I begin to take a dim view of IT technicians as a whole. They should be able to assist me better than they do, whether it’s Geek Squad or PhillyTechGuy or the vendor Tom Cook who did not do what he said he was going to do. These men can walk, they have automobiles. I never stiffed them, and it is always the same game of chicken: I still view myself as a failed scholar. They see a bull dyke in rags, I suppose, one that shares the same urgency as Constance Sumner, but in a different context. I need something else for these last months with my cognitive ability still intact, and if I cannot get it, then mocha bug bran women like building manager Trudy Richardson will have a self-fulfilling prophecy. “We don’t know each other,” she says. Fuck that. She is a nigger fascist as sure as I’m road rage ready to die in authority’s restraints, but if black arrogance has been particular, illegally cruel, on the other end of the spectrum, Caucasians aren’t really giving me appropriate levels of support. Cook has to make a living, but so do I, and I’m in a bit of a bind, one which he claims he can unravel, but he should have done this the first time. I cannot do everything by myself, and though I don’t expect social media to fall over itself coming to my aid, my viewers aren’t of much use either. I mean, I have taken my share of adversity, still forced to live with fringe homosexuals who think 60 style protests is a panacea for institutional medical care, and I’ve taken my share, getting gob smacked like Jody Foster in the insidious opening to The Silence of the Lambs, but I haven’t been devastated by natural disaster (though governmental incompetency may be a sufficient substitute) and should take heart, and work around this obstacle. Except it is my life’s work, and I am still trying to compete in the mainstream, and ta ta, one laptop death takes a fucking month out of my life, when I should be in bed. But my biological rhythms liven between midnight and five am, so I write as if I was still pulling an all nighter for exams. This is my way of being as skeptical of the right as I am of the left. What good is it if no one hears the narrative? 
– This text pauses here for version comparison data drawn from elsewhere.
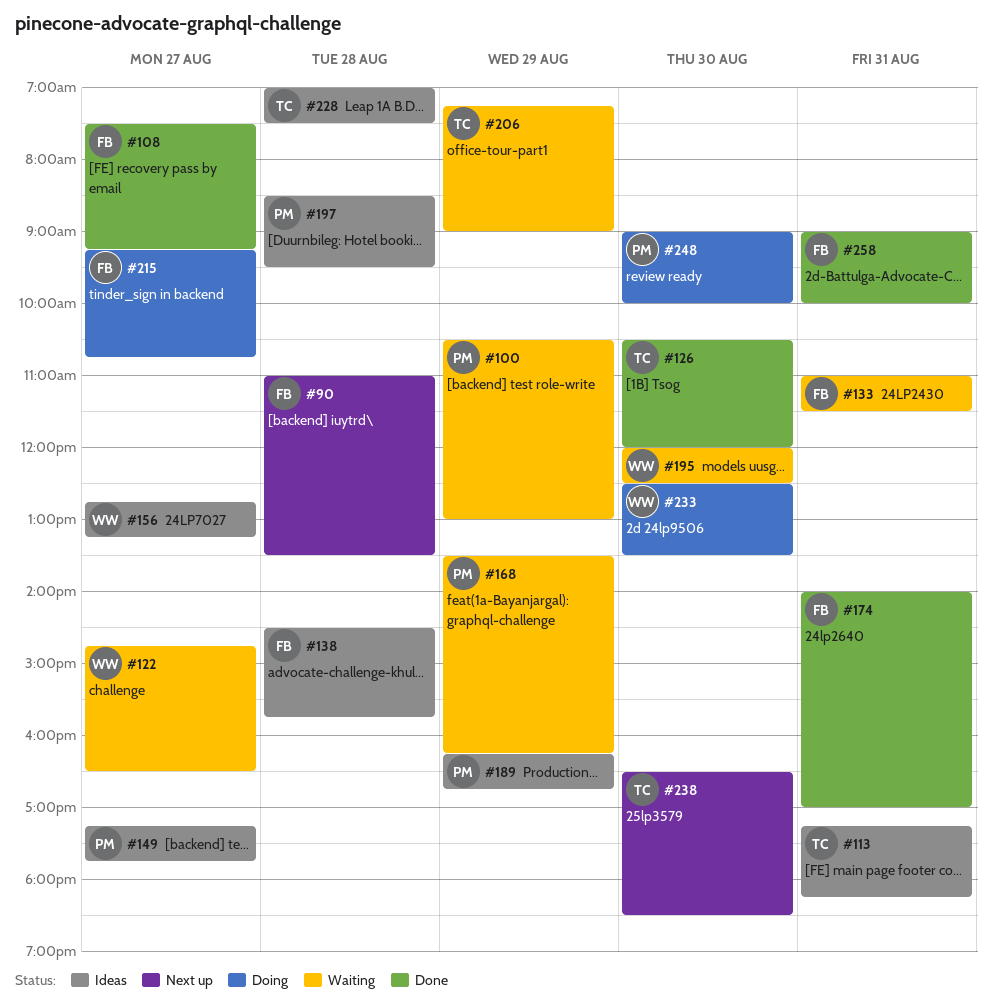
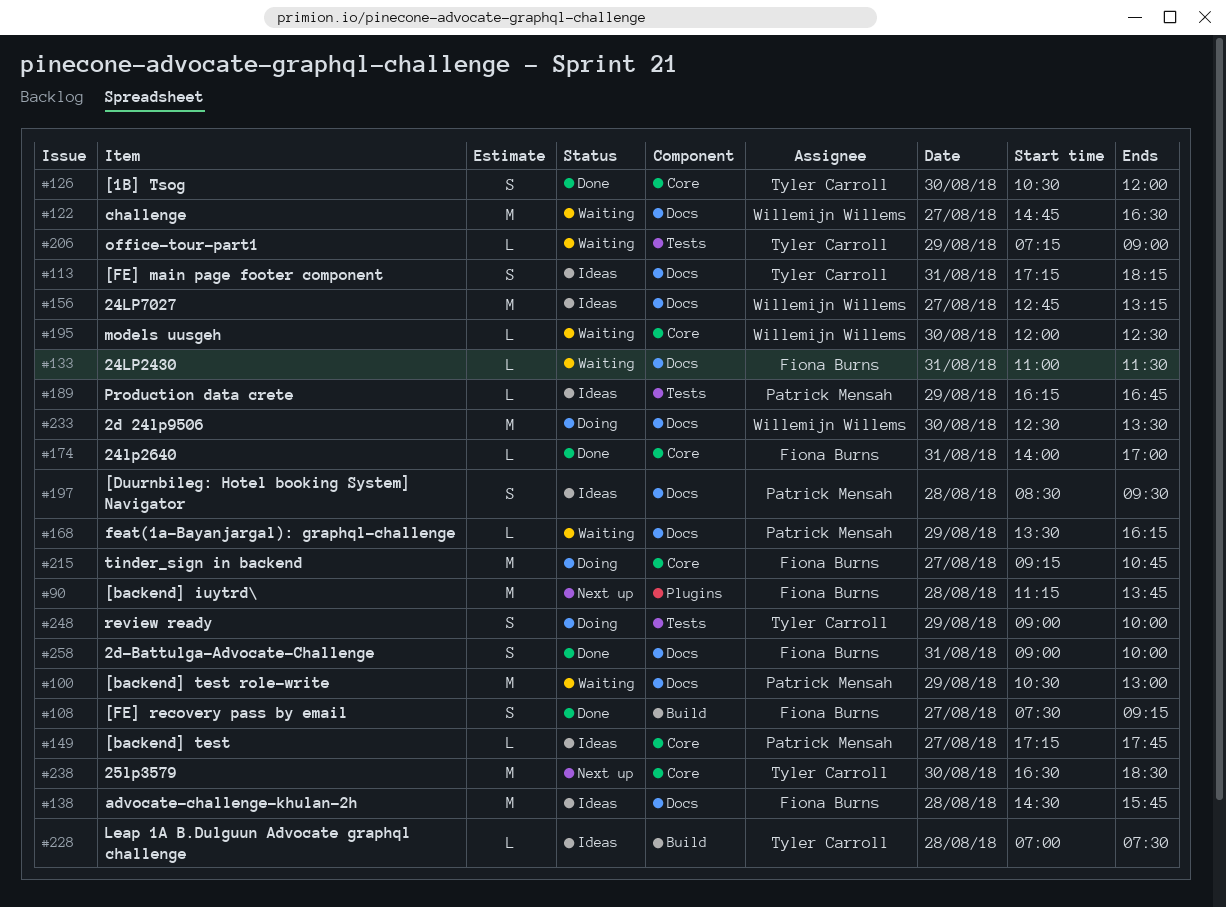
#90, begins: 11:00 -> 11:15
#90, ends: 13:30 -> 13:45
#248, owner: Patrick Mensah -> Tyler Carroll
#248, day: Aug 30 -> Aug 29

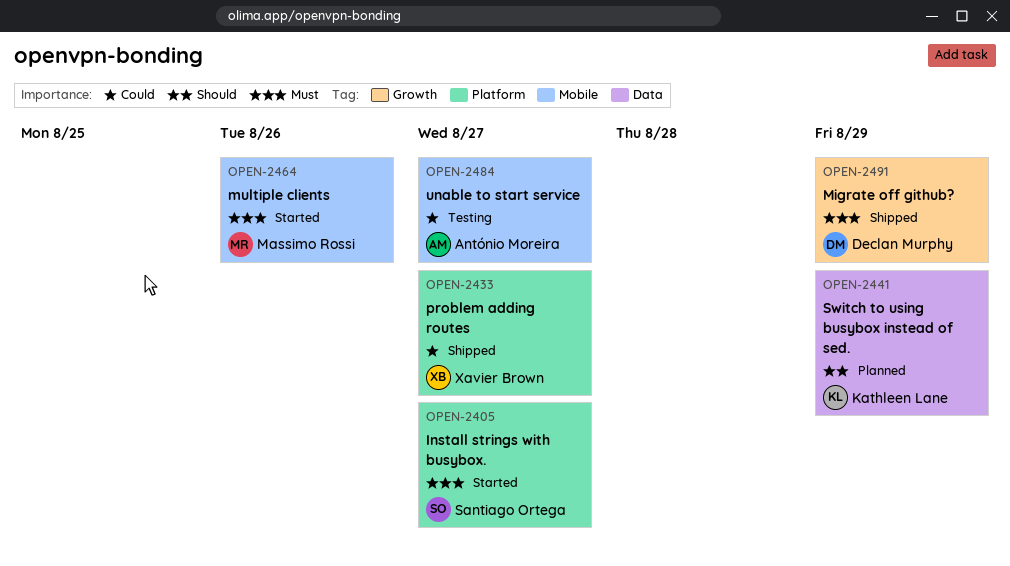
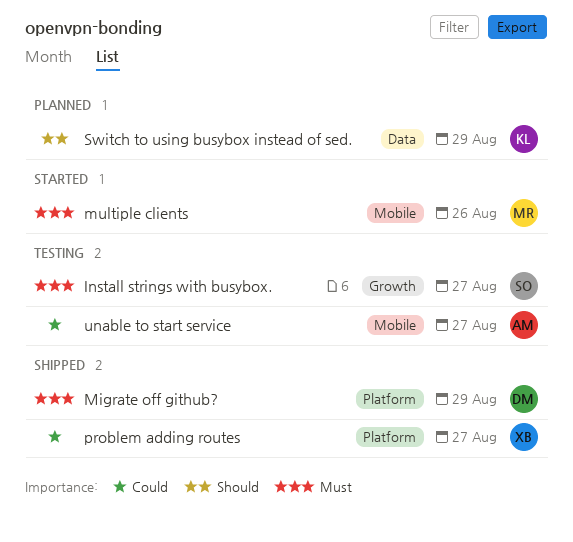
Install strings with busybox., status: Started -> Testing
Install strings with busybox., label: Platform -> Growth
Migrate off github?, label: Growth -> Platform

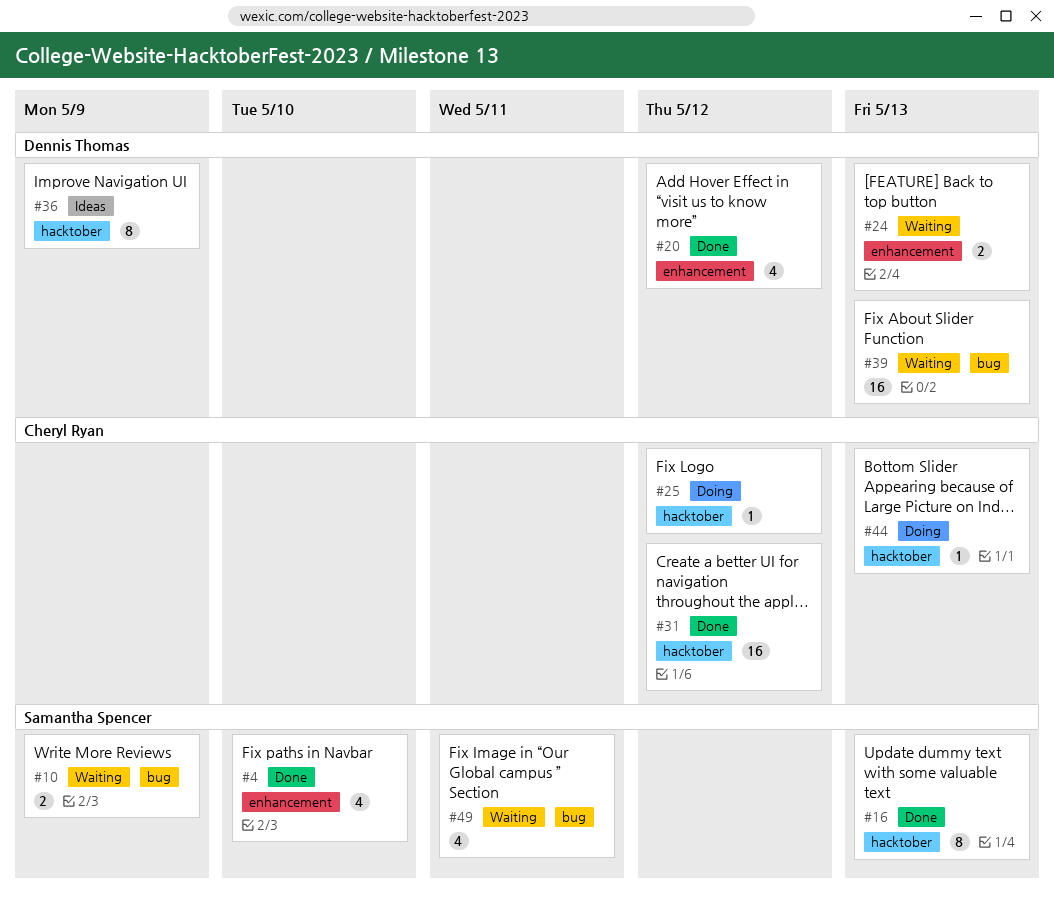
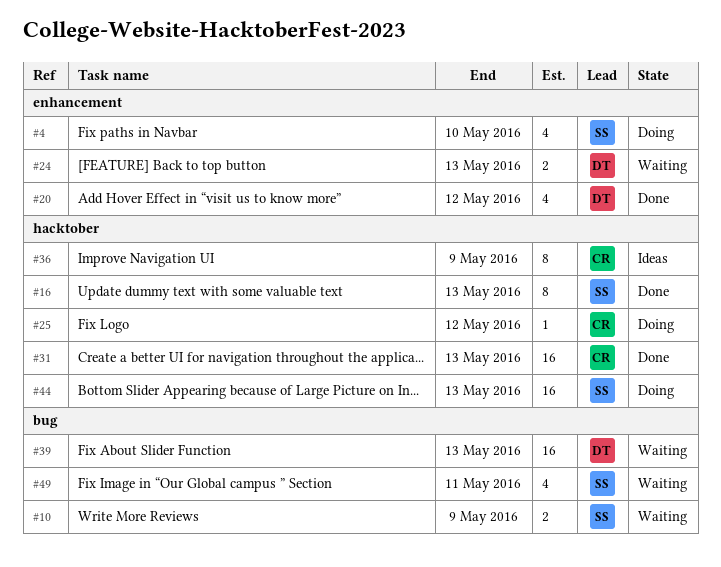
#4, status: Done -> Doing
#31, due: May 12 -> May 13
#36, owner: Dennis Thomas -> Cheryl Ryan
#44, owner: Cheryl Ryan -> Samantha Spencer
#44, estimate: 1 -> 16

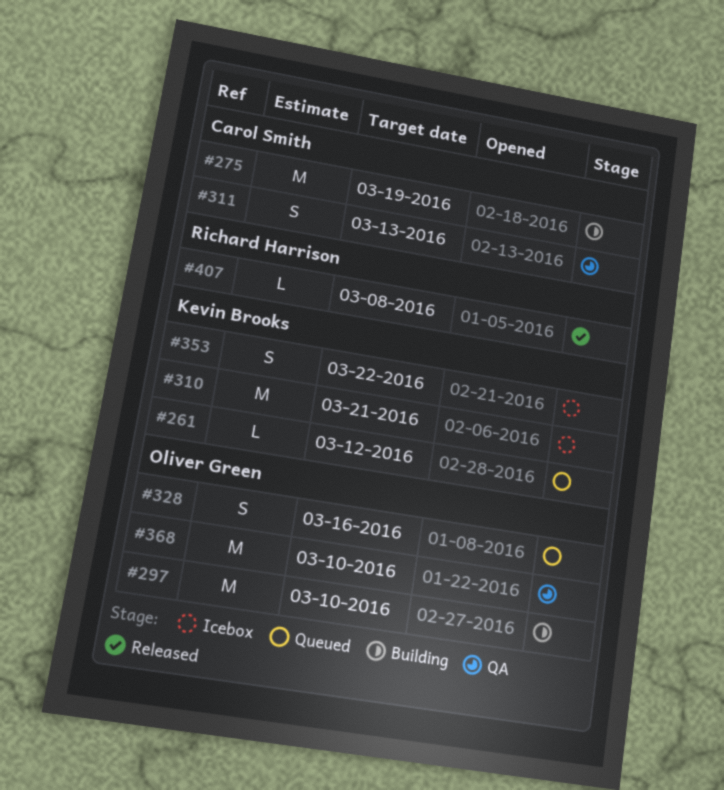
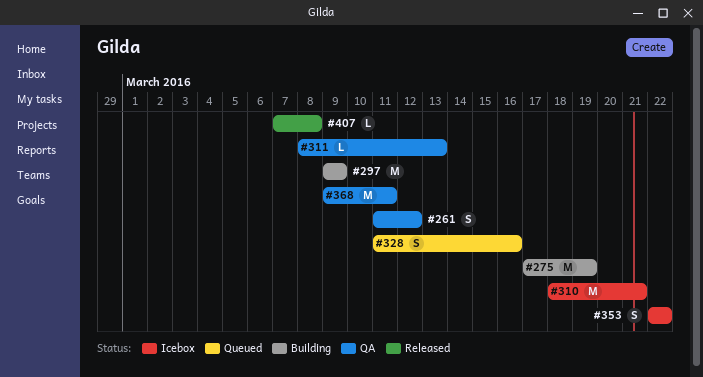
#261, status: Queued -> QA
#261, estimate: L -> S
#297, due: Mar 10 -> Mar 9
#311, estimate: S -> L
#368, due: Mar 10 -> Mar 11

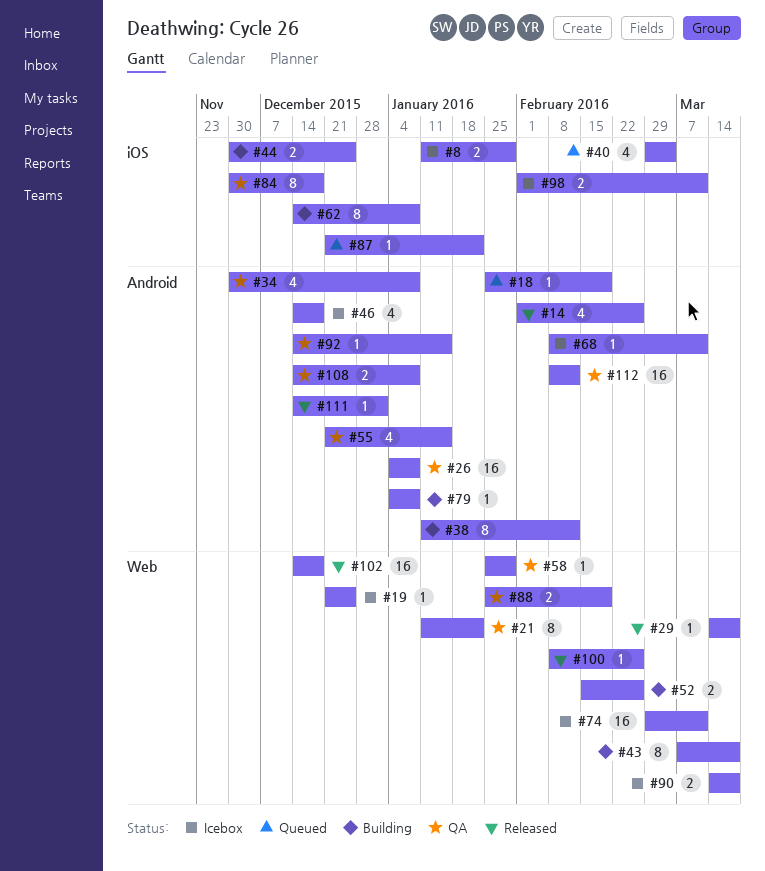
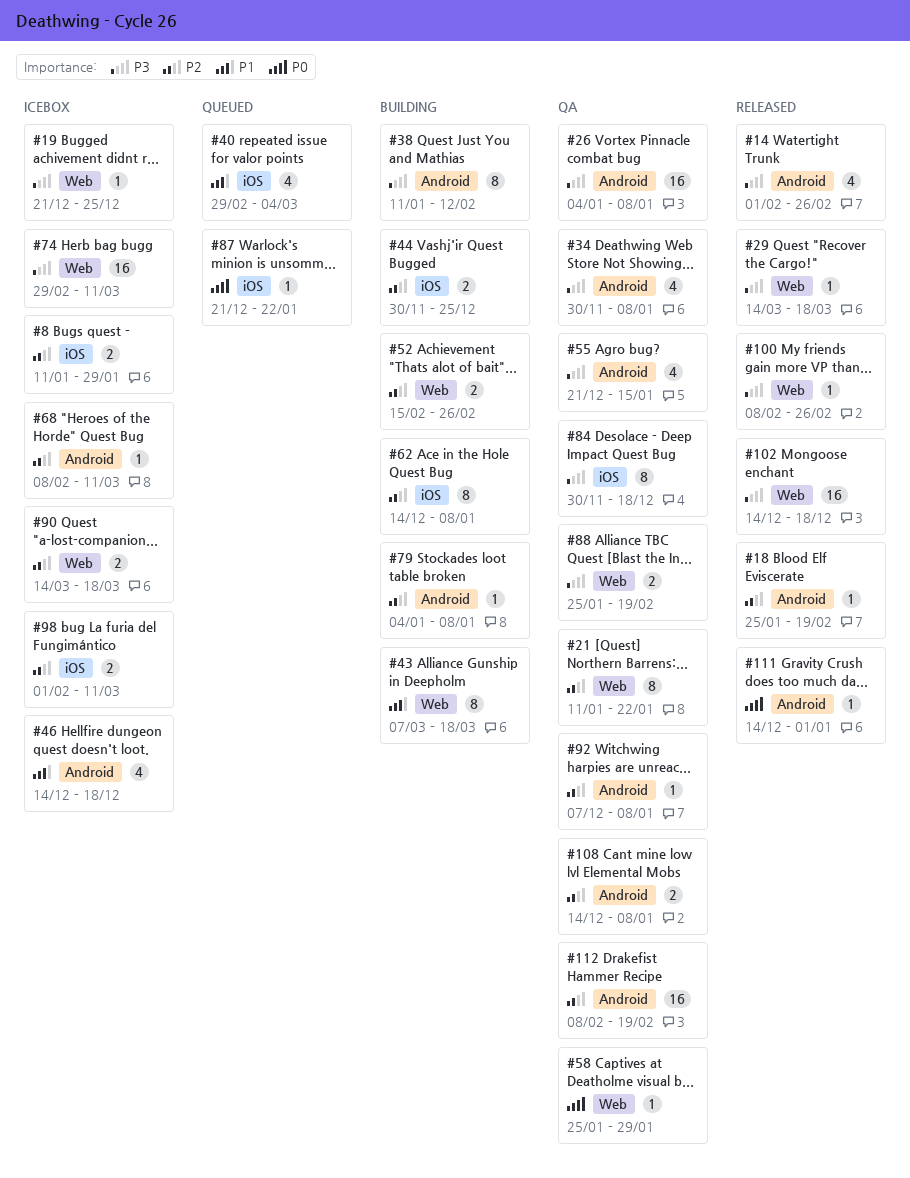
#18, status: Queued -> Released
#92, start: Dec 14 -> Dec 7
#92, due: Jan 15 -> Jan 8
#112, due: Feb 12 -> Feb 19

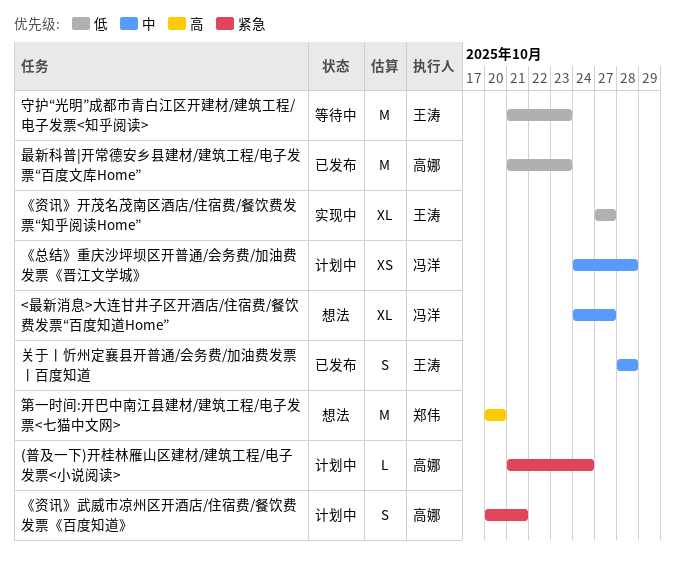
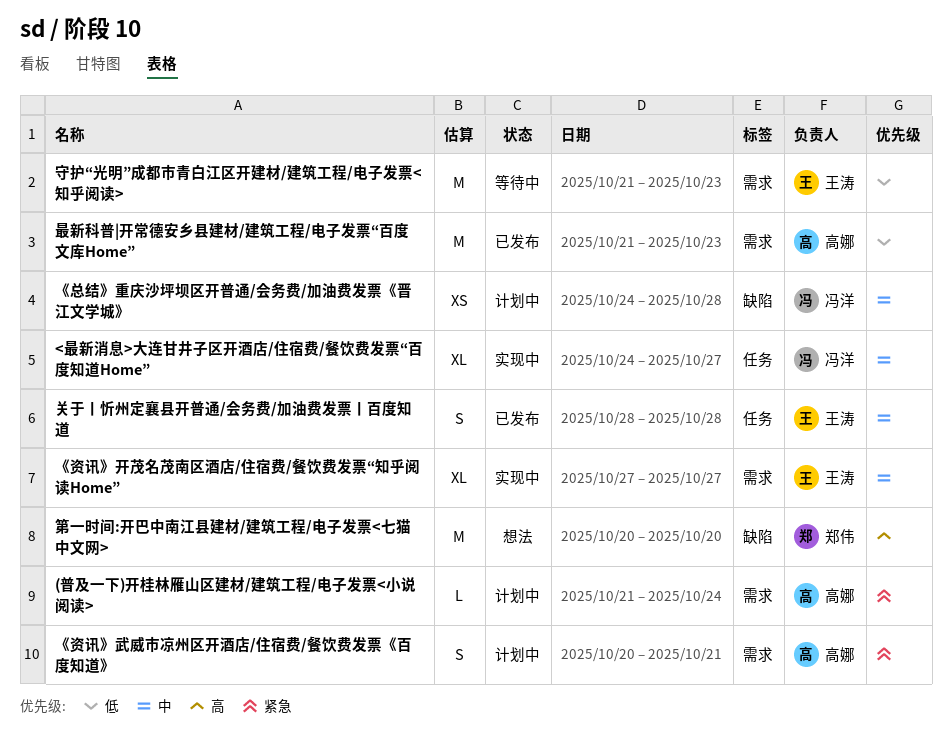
<最新消息>大连甘井子区开酒店/住宿费/餐饮费发票“百度知道Home”, status: 想法 -> 实现中
《资讯》开茂名茂南区酒店/住宿费/餐饮费发票“知乎阅读Home”, priority: 低 -> 中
I cannot claim to have a personal relationship with libertarians. Locally, John you used my name in print with feigned offense, he knows me best, but there is friction between us, as my Roman malevolence truly did widen his eyes, the not cool aging invalid who would delight in guerrilla warfare. If I had the ability to command, there is my solace, in the fanaticism of destruction. In lieu of Apocalypse Now, my father opens his checkbook, but this is tantamount to giving the Ebola virus an aspirin, and I do not see Richard Spencer letting my Machiavellian intellect usurp the niche of his ethnographic conceits, but, absent that personal relationship, tracking men like the muted Tony Stiles and politicos like Austin Petersen interests me. I knew of Austin by name long before social media, and I said to myself, researching him, years ago, so this is a radical, then subsequently discovered this is not the case. Austin isn’t a radical, but my blood lust, that is radical. I am very hard in certain aspects, and agree with Austin’s healthcare privilege view because he is right. All you have to do is observe. Claiming healthcare “rights” obliterates the quality of care issue, and with all medical resources limited as they are, Jimmy Carter’s cancer treatments and McCain’s poor prognosis glioma take away from others. There may be no direct link to my quality of care chain, but nonetheless, it is still a triage of association. Men of stature in 80th and 90th decades limit preventative resources for others with more optimal survival, and I may take a swipe at hard policy posts as time allows. That I vaguely recollect Roy Moore's removal from the Alabama bench at all is a mystery.